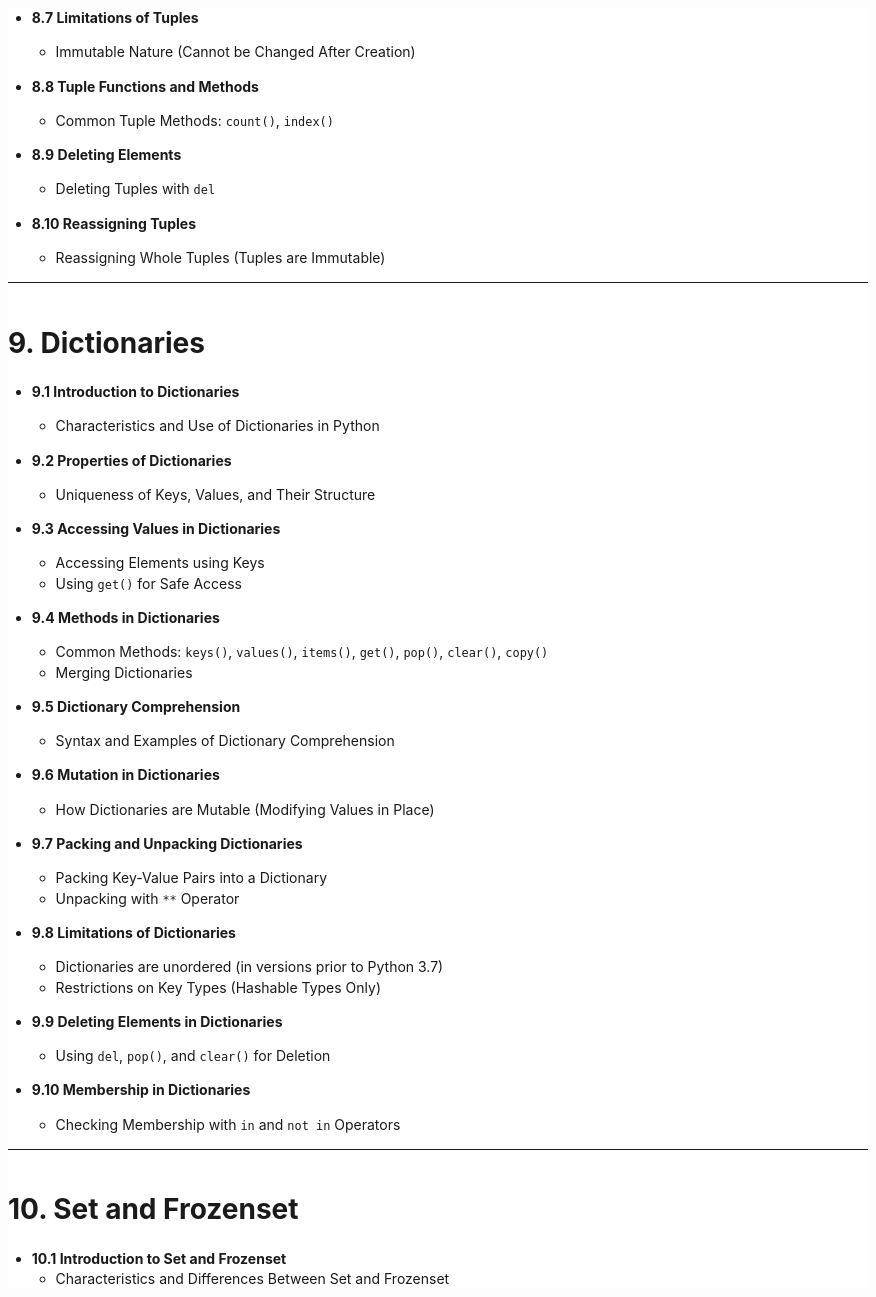 - **8.7 Limitations of Tuples**
  - Immutable Nature (Cannot be Changed After Creation)

- **8.8 Tuple Functions and Methods**
  - Common Tuple Methods: `count()`, `index()`

- **8.9 Deleting Elements**
  - Deleting Tuples with `del`

- **8.10 Reassigning Tuples**
  - Reassigning Whole Tuples (Tuples are Immutable)

---

# 9. Dictionaries

- **9.1 Introduction to Dictionaries**
  - Characteristics and Use of Dictionaries in Python

- **9.2 Properties of Dictionaries**
  - Uniqueness of Keys, Values, and Their Structure

- **9.3 Accessing Values in Dictionaries**
  - Accessing Elements using Keys
  - Using `get()` for Safe Access

- **9.4 Methods in Dictionaries**
  - Common Methods: `keys()`, `values()`, `items()`, `get()`, `pop()`, `clear()`, `copy()`
  - Merging Dictionaries

- **9.5 Dictionary Comprehension**
  - Syntax and Examples of Dictionary Comprehension

- **9.6 Mutation in Dictionaries**
  - How Dictionaries are Mutable (Modifying Values in Place)

- **9.7 Packing and Unpacking Dictionaries**
  - Packing Key-Value Pairs into a Dictionary
  - Unpacking with `**` Operator

- **9.8 Limitations of Dictionaries**
  - Dictionaries are unordered (in versions prior to Python 3.7)
  - Restrictions on Key Types (Hashable Types Only)

- **9.9 Deleting Elements in Dictionaries**
  - Using `del`, `pop()`, and `clear()` for Deletion

- **9.10 Membership in Dictionaries**
  - Checking Membership with `in` and `not in` Operators

---

# 10. Set and Frozenset

- **10.1 Introduction to Set and Frozenset**
  - Characteristics and Differences Between Set and Frozenset
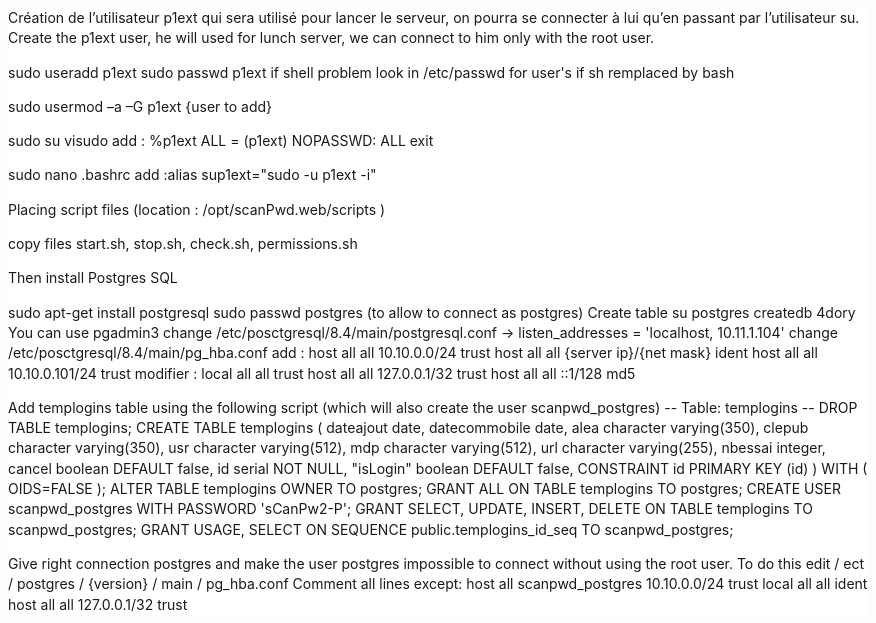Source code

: Création de l’utilisateur p1ext qui sera utilisé pour lancer le serveur, on pourra se connecter à lui qu’en passant par l’utilisateur su.
Create the p1ext user, he will used for lunch server, we can connect to him only with the root user.

sudo useradd p1ext
sudo passwd p1ext
if shell problem look in /etc/passwd for user's if sh remplaced by bash

sudo usermod –a –G p1ext {user to add}

sudo su
visudo
add : %p1ext ALL = (p1ext) NOPASSWD: ALL
exit

sudo nano .bashrc
add :alias sup1ext="sudo -u p1ext -i"

Placing script files (location : /opt/scanPwd.web/scripts ) 

copy files start.sh, stop.sh, check.sh, permissions.sh
		
Then install Postgres SQL

sudo apt-get install postgresql
sudo passwd postgres (to allow to connect as postgres)
Create table
su postgres
createdb 4dory
You can use pgadmin3
		change /etc/posctgresql/8.4/main/postgresql.conf -> listen_addresses = 'localhost, 10.11.1.104'
		change /etc/posctgresql/8.4/main/pg_hba.conf add :
			host all all 10.10.0.0/24 trust
host all all {server ip}/{net mask} ident
host all all 10.10.0.101/24 trust
modifier :
local   all         all                               trust
host    all         all         127.0.0.1/32          trust
host    all         all         ::1/128               md5

Add templogins table using the following script (which will also create the user scanpwd_postgres)
-- Table: templogins  -- DROP TABLE templogins;  CREATE TABLE templogins (   dateajout date,   datecommobile date,   alea character varying(350),   clepub character varying(350),   usr character varying(512),   mdp character varying(512),   url character varying(255),   nbessai integer,   cancel boolean DEFAULT false,   id serial NOT NULL,   "isLogin" boolean DEFAULT false,   CONSTRAINT id PRIMARY KEY (id) ) WITH (   OIDS=FALSE ); ALTER TABLE templogins   OWNER TO postgres; GRANT ALL ON TABLE templogins TO postgres; CREATE USER scanpwd_postgres WITH PASSWORD 'sCanPw2-P'; GRANT SELECT, UPDATE, INSERT, DELETE ON TABLE templogins TO scanpwd_postgres;  GRANT USAGE, SELECT ON SEQUENCE public.templogins_id_seq TO scanpwd_postgres;
 

Give right connection postgres and make the user postgres impossible to connect without using the root user.
To do this edit / ect / postgres / {version} / main / pg_hba.conf
Comment all lines except:
host all scanpwd_postgres 10.10.0.0/24 trust
local   all         all                               ident
host    all         all         127.0.0.1/32          trust
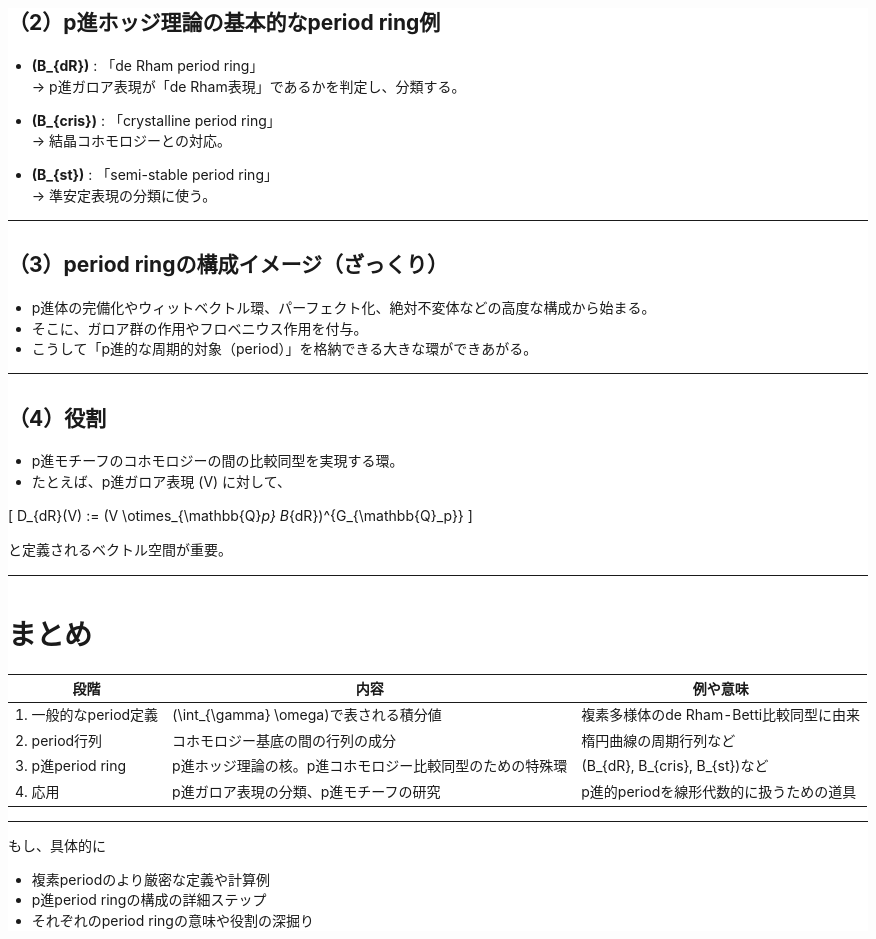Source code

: 
## （2）p進ホッジ理論の基本的なperiod ring例

- **\(B_{dR}\)** : 「de Rham period ring」  
  → p進ガロア表現が「de Rham表現」であるかを判定し、分類する。

- **\(B_{cris}\)** : 「crystalline period ring」  
  → 結晶コホモロジーとの対応。

- **\(B_{st}\)** : 「semi-stable period ring」  
  → 準安定表現の分類に使う。

---

## （3）period ringの構成イメージ（ざっくり）

- p進体の完備化やウィットベクトル環、パーフェクト化、絶対不変体などの高度な構成から始まる。
- そこに、ガロア群の作用やフロベニウス作用を付与。
- こうして「p進的な周期的対象（period）」を格納できる大きな環ができあがる。

---

## （4）役割

- p進モチーフのコホモロジーの間の比較同型を実現する環。
- たとえば、p進ガロア表現 \(V\) に対して、

\[
D_{dR}(V) := (V \otimes_{\mathbb{Q}_p} B_{dR})^{G_{\mathbb{Q}_p}}
\]

と定義されるベクトル空間が重要。

---

# まとめ

| 段階                  | 内容                                      | 例や意味                                  |
|-----------------------|-------------------------------------------|-------------------------------------------|
| 1. 一般的なperiod定義 | \(\int_{\gamma} \omega\)で表される積分値    | 複素多様体のde Rham-Betti比較同型に由来    |
| 2. period行列          | コホモロジー基底の間の行列の成分             | 楕円曲線の周期行列など                       |
| 3. p進period ring       | p進ホッジ理論の核。p進コホモロジー比較同型のための特殊環 | \(B_{dR}, B_{cris}, B_{st}\)など            |
| 4. 応用                | p進ガロア表現の分類、p進モチーフの研究         | p進的periodを線形代数的に扱うための道具     |

---

もし、具体的に

- 複素periodのより厳密な定義や計算例  
- p進period ringの構成の詳細ステップ  
- それぞれのperiod ringの意味や役割の深掘り  
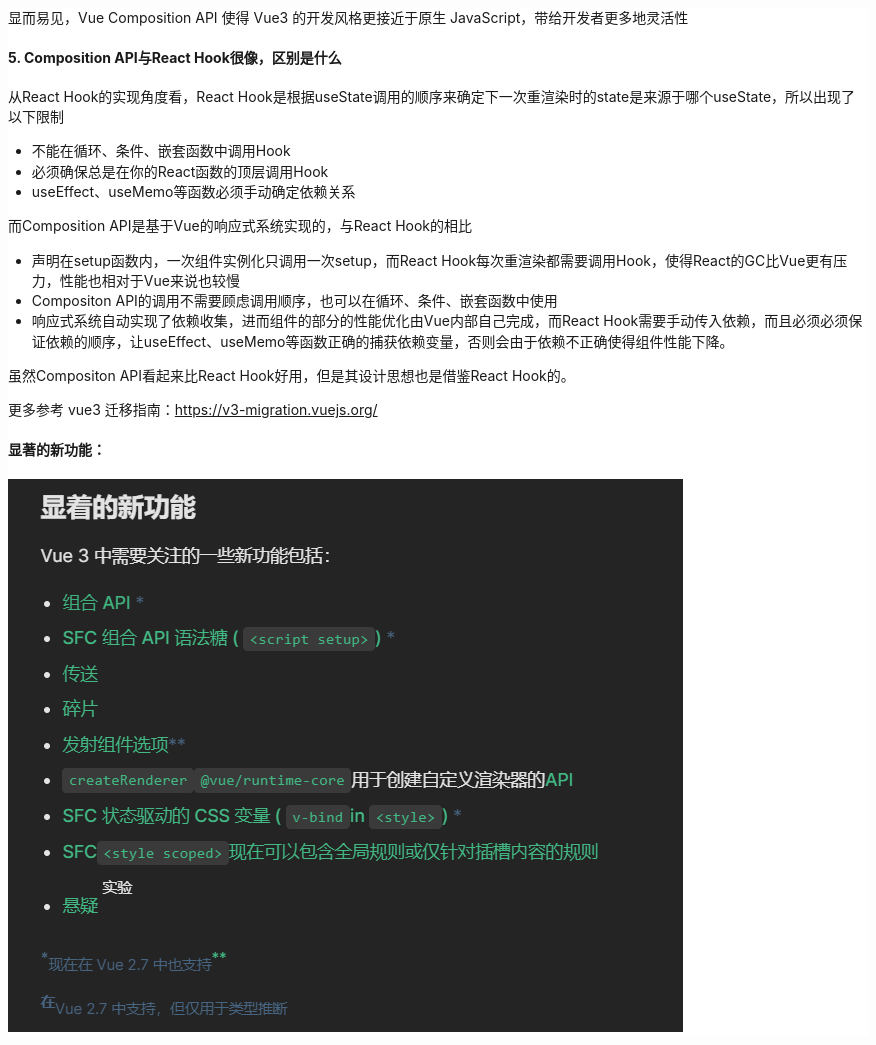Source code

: 显而易见，Vue Composition API 使得 Vue3 的开发风格更接近于原生 JavaScript，带给开发者更多地灵活性

#### 5. Composition API与React Hook很像，区别是什么

从React Hook的实现角度看，React Hook是根据useState调用的顺序来确定下一次重渲染时的state是来源于哪个useState，所以出现了以下限制

- 不能在循环、条件、嵌套函数中调用Hook
- 必须确保总是在你的React函数的顶层调用Hook
- useEffect、useMemo等函数必须手动确定依赖关系



而Composition API是基于Vue的响应式系统实现的，与React Hook的相比

- 声明在setup函数内，一次组件实例化只调用一次setup，而React Hook每次重渲染都需要调用Hook，使得React的GC比Vue更有压力，性能也相对于Vue来说也较慢
- Compositon API的调用不需要顾虑调用顺序，也可以在循环、条件、嵌套函数中使用
- 响应式系统自动实现了依赖收集，进而组件的部分的性能优化由Vue内部自己完成，而React Hook需要手动传入依赖，而且必须必须保证依赖的顺序，让useEffect、useMemo等函数正确的捕获依赖变量，否则会由于依赖不正确使得组件性能下降。

虽然Compositon API看起来比React Hook好用，但是其设计思想也是借鉴React Hook的。

更多参考 vue3 迁移指南：https://v3-migration.vuejs.org/

#### 显著的新功能：

![](./assets/vue3-1.png)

* Exercise description *
Put the stretch of the rows from their start through the line containing "for Safe Access" into a Markdown table with the columns No. and Line, numbering each line and skipping blank ones. Leave the pictures out.

* Output for this task *
| No. | Line |
|---|---|
| 1 |  - **8.7 Limitations of Tuples** |
| 2 |   - Immutable Nature (Cannot be Changed After Creation) |
| 3 | - **8.8 Tuple Functions and Methods** |
| 4 |   - Common Tuple Methods: `count()`, `index()` |
| 5 | - **8.9 Deleting Elements** |
| 6 |   - Deleting Tuples with `del` |
| 7 | - **8.10 Reassigning Tuples** |
| 8 |   - Reassigning Whole Tuples (Tuples are Immutable) |
| 9 | --- |
| 10 | # 9. Dictionaries |
| 11 | - **9.1 Introduction to Dictionaries** |
| 12 |   - Characteristics and Use of Dictionaries in Python |
| 13 | - **9.2 Properties of Dictionaries** |
| 14 |   - Uniqueness of Keys, Values, and Their Structure |
| 15 | - **9.3 Accessing Values in Dictionaries** |
| 16 |   - Accessing Elements using Keys |
| 17 |   - Using `get()` for Safe Access |